*PROBLEM*
Produce a copy of every line in the records that holds the string "Personal".

*DATA SUPPLIED*
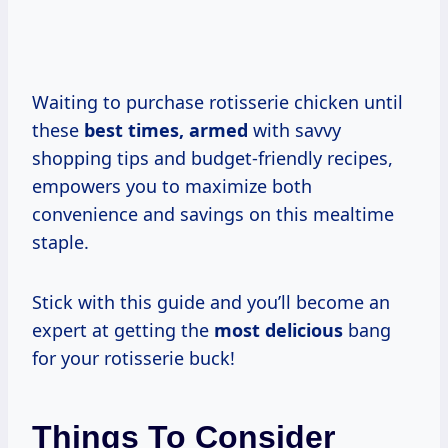
Waiting to purchase rotisserie chicken until
these
best
times, armed
with savvy
shopping tips and budget-friendly recipes,
empowers you to maximize both
convenience and savings on this mealtime
staple.
Stick with this guide and you’ll become an
expert at getting the
most delicious
bang
for your rotisserie buck!
Things To Consider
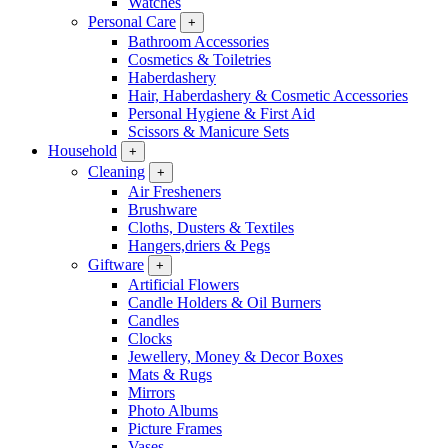
Watches
Personal Care
+
Bathroom Accessories
Cosmetics & Toiletries
Haberdashery
Hair, Haberdashery & Cosmetic Accessories
Personal Hygiene & First Aid
Scissors & Manicure Sets
Household
+
Cleaning
+
Air Fresheners
Brushware
Cloths, Dusters & Textiles
Hangers,driers & Pegs
Giftware
+
Artificial Flowers
Candle Holders & Oil Burners
Candles
Clocks
Jewellery, Money & Decor Boxes
Mats & Rugs
Mirrors
Photo Albums
Picture Frames
Vases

*EXERCISE OUTPUT*
Personal Care
Personal Hygiene & First Aid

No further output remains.